16mm – The Great Small Gauge 2019

Programma curated by Mariann Lewinsky, Sarah Neely and Karl Wratschko

 

Film history would look completely different without small-gauge films. Much of independent filmmaking, amateur and experimental cinema simply would not exist. Contemporary artists still work with the unique potential of 8mm, Super8mm, 16mm and Super16mm, and the magical impact of Bella e perduta (Lost and Beautiful, 2015) by Pietro Marcello or Lazzaro felice (Happy as Lazzaro, 2018) by Alice Rohrwacher is partly due to the fact that they were shot on Super16mm. However nowadays, analogue small-gauge formats are often used just to record images before digitising them for editing and distribution.

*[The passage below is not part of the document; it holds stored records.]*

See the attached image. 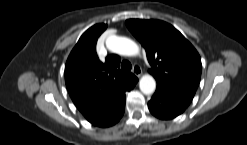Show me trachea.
Wrapping results in <instances>:
<instances>
[{
  "label": "trachea",
  "mask_w": 247,
  "mask_h": 145,
  "mask_svg": "<svg viewBox=\"0 0 247 145\" xmlns=\"http://www.w3.org/2000/svg\"><path fill=\"white\" fill-rule=\"evenodd\" d=\"M132 68V65L129 61L127 60H124L122 63H121V69L123 71H130Z\"/></svg>",
  "instance_id": "trachea-1"
}]
</instances>
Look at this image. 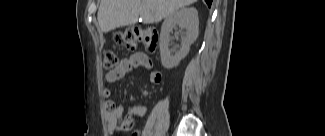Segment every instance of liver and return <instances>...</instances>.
<instances>
[{
    "label": "liver",
    "mask_w": 325,
    "mask_h": 136,
    "mask_svg": "<svg viewBox=\"0 0 325 136\" xmlns=\"http://www.w3.org/2000/svg\"><path fill=\"white\" fill-rule=\"evenodd\" d=\"M196 0H101L97 14L101 32L135 24L138 18L144 24L158 23L179 8Z\"/></svg>",
    "instance_id": "liver-1"
}]
</instances>
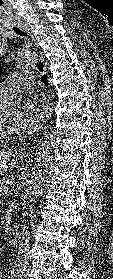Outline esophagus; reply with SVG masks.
I'll use <instances>...</instances> for the list:
<instances>
[{
    "label": "esophagus",
    "mask_w": 113,
    "mask_h": 279,
    "mask_svg": "<svg viewBox=\"0 0 113 279\" xmlns=\"http://www.w3.org/2000/svg\"><path fill=\"white\" fill-rule=\"evenodd\" d=\"M19 28L22 31L26 32L28 35H30L33 39H35L33 31H32V29L28 25H26V24H19ZM36 69L40 73L48 74V72H47V65H46V62L44 60L42 52H40V58H39V61H38L37 65H36ZM48 80H49V84H50L51 83V79H50L49 75H48Z\"/></svg>",
    "instance_id": "obj_1"
}]
</instances>
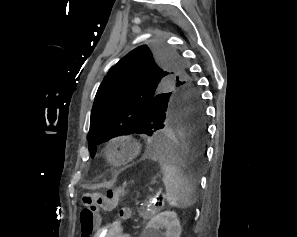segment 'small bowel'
I'll list each match as a JSON object with an SVG mask.
<instances>
[{
    "label": "small bowel",
    "instance_id": "1",
    "mask_svg": "<svg viewBox=\"0 0 297 237\" xmlns=\"http://www.w3.org/2000/svg\"><path fill=\"white\" fill-rule=\"evenodd\" d=\"M94 237H131L123 232L122 227L117 223H111L98 229Z\"/></svg>",
    "mask_w": 297,
    "mask_h": 237
}]
</instances>
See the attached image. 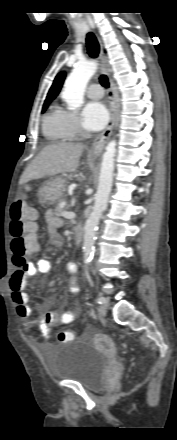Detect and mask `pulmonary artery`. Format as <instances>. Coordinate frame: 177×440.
<instances>
[{
  "instance_id": "e3ab8cb5",
  "label": "pulmonary artery",
  "mask_w": 177,
  "mask_h": 440,
  "mask_svg": "<svg viewBox=\"0 0 177 440\" xmlns=\"http://www.w3.org/2000/svg\"><path fill=\"white\" fill-rule=\"evenodd\" d=\"M87 95L92 99H100L104 95V90L100 84H91L87 90Z\"/></svg>"
}]
</instances>
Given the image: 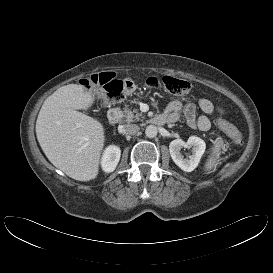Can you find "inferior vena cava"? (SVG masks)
I'll list each match as a JSON object with an SVG mask.
<instances>
[{
    "mask_svg": "<svg viewBox=\"0 0 273 273\" xmlns=\"http://www.w3.org/2000/svg\"><path fill=\"white\" fill-rule=\"evenodd\" d=\"M140 130L139 126L136 124H127L124 126V133L129 135H135Z\"/></svg>",
    "mask_w": 273,
    "mask_h": 273,
    "instance_id": "obj_1",
    "label": "inferior vena cava"
}]
</instances>
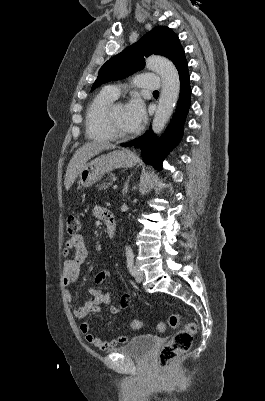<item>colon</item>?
I'll use <instances>...</instances> for the list:
<instances>
[{"mask_svg": "<svg viewBox=\"0 0 265 401\" xmlns=\"http://www.w3.org/2000/svg\"><path fill=\"white\" fill-rule=\"evenodd\" d=\"M80 227V219L76 215H69L66 221L67 233L70 235H76L79 232ZM182 320L183 317L180 314L172 313L166 321H160L157 328L161 332L166 331L168 328H177ZM141 326L142 322L140 320H133L131 323V327L133 329H140ZM195 333L196 324L191 321H187L184 327L161 348L159 353V362L162 370H170L179 356L186 353L191 348L193 335Z\"/></svg>", "mask_w": 265, "mask_h": 401, "instance_id": "1", "label": "colon"}]
</instances>
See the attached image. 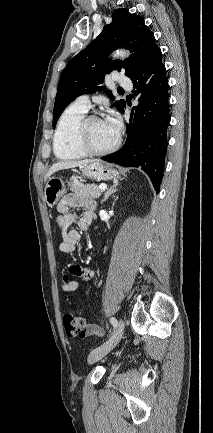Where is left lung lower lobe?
<instances>
[{
	"mask_svg": "<svg viewBox=\"0 0 213 433\" xmlns=\"http://www.w3.org/2000/svg\"><path fill=\"white\" fill-rule=\"evenodd\" d=\"M130 79L136 89L133 90V96H138L139 104L132 108L127 124V140L119 151L101 159L124 167H140L159 192L170 115L166 69L158 47ZM139 128L142 135L138 133Z\"/></svg>",
	"mask_w": 213,
	"mask_h": 433,
	"instance_id": "1",
	"label": "left lung lower lobe"
}]
</instances>
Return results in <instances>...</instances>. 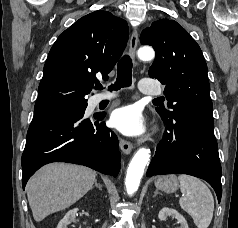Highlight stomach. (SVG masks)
<instances>
[{
    "instance_id": "obj_1",
    "label": "stomach",
    "mask_w": 238,
    "mask_h": 228,
    "mask_svg": "<svg viewBox=\"0 0 238 228\" xmlns=\"http://www.w3.org/2000/svg\"><path fill=\"white\" fill-rule=\"evenodd\" d=\"M155 185L158 189L166 193H173L179 187L178 180L175 175L157 177L155 180Z\"/></svg>"
}]
</instances>
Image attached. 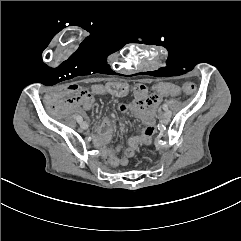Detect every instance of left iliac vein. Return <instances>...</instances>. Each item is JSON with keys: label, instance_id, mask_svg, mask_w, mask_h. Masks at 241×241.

Even in the archival world small-gauge films are routinely digitised and shown digitally – see the (excellent) digital restoration of Echte Clichs by Eric de Kuyper in the Recovered and Restored section. To see 16mm film in a 16mm projection has become a rare experience, to put it mildly. We want to make that experience available to an audience not only interested in the content of a film but also having a notion of cinema as a visual art bound to its material and its form of presentation.
The films we present were made between the 1930s and the 2000s, and the larger part of them are by female filmmakers, who it seems had to work with the cheaper small-gauge film formats more often than their male colleagues. Three of the artists have strong connections to other art forms: Margaret Tait to poetry, Maria Lassnig to painting and Martha Colburn to music. Maria Lassnig and Martha Colburn come from different generations and have developed highly individual styles in animation film, but there are deep ties between their works through their shared involvement with feminism, sexuality and pop culture. Margaret Tait focused mainly on the people and places she was familiar with and her ‘film poems’ are characterised by breathtaking moments of intimacy. Here the unique potential of filmmaking with small-gauge cameras becomes evident.
Berlin 1936 by Jean Vivié, Pierre Boyer, Farbtest. Die rote Fahne by Gerd Conradt and Images of Asian Music (A Diary from Life 1973-74) by Peter Hutton represent three typical genres of 16mm film production: amateur film, student filmmaking and experimental cinema. They deal openly or implicitly with the political/ideological forces that dominated the 20th century: imperialism, fascism and communism.
Reality interfered with our project. Some films were not available in 16mm prints and Calypso by Margaret Tait turned out to have been originally created not on 16mm but out of 35mm found footage. However, in the section dedicated to Georges Franju two films will be screened in 16mm, En passant par la Lorraine and Theatre national populaire.